From a description in the referenced NeurIPs spotlight paper (
https://attentionneuron.github.io
)
> While it is possible to acquire a quasi-PI agent by training with randomly shuffled observations and hope the agent’s policy network has enough capacity to memorize all the patterns, we aim for a design that achieves true PI even if the agent is trained with fix-ordered observations.
Two minute papers did a quick overview of this paper last month:
I'm not sure I agree with the "not human like" angle on this one. Is this not what our brain and visual system is doing all the time? I look at a glass of water on a table. I perceive the same glass whether I'm looking at it directly, towards the side of it, from my periphery, or even closing my eyes. Which input neurons are directly perceiving the glass actually changes drastically between these states, indeed even while just looking at it straight on your eyes imperceptibly twitch to intentionally introduce jitter in order to pick up more detail (this is called "saccades"). Include other senses and the number of ways that you can perceive something explodes combinatorially.

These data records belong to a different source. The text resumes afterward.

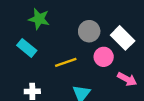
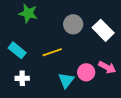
cyan rectangle: (27, 48) -> (17, 50), moved
pink circle: (104, 57) -> (86, 72), moved

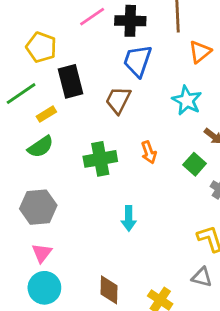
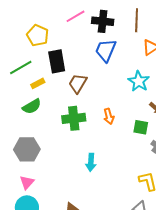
brown trapezoid: (118, 100) -> (78, 83), moved
green square: (195, 164) -> (141, 127), turned -35

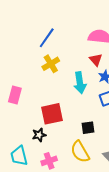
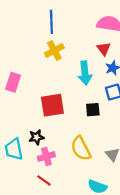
blue line: (47, 38) -> (51, 22), turned -40
black square: (88, 128) -> (93, 110), moved
black star: (39, 135) -> (36, 137), moved

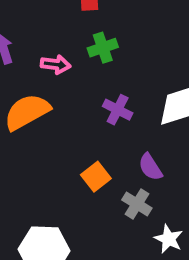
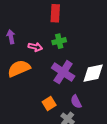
purple cross: (118, 110) -> (63, 72), size x1.6

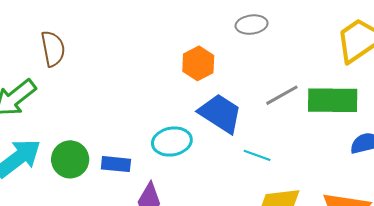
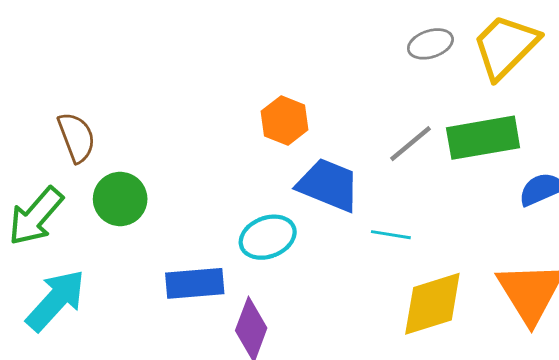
gray ellipse: (252, 25) -> (430, 44), moved
green circle: (70, 159) -> (120, 199), moved
blue rectangle: (116, 164) -> (195, 283), size x1.4

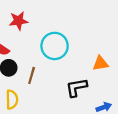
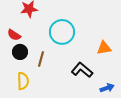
black L-shape: (76, 87) -> (82, 70), turned 50

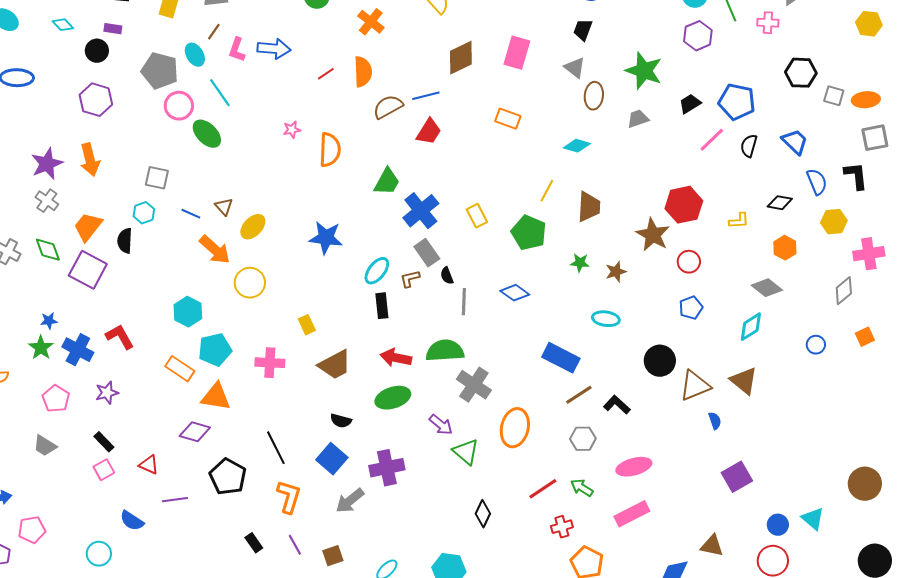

Yet I perceive the glass as a single permanent object nearly the same in all of those scenarios despite the fact that my perception of it is varying rapidly -- this is so automatic and ingrained that you don't even conceptualize it as something that you do unless you pay attention.
That's what makes this cool and VERY human-like. Just because our visual system isn't set up to handle this particular type of reshuffling problem doesn't mean that we don't constantly have to handle the reshuffling of inputs to maintain a coherent view of reality.
Yup, you can use it to input letters and numbers.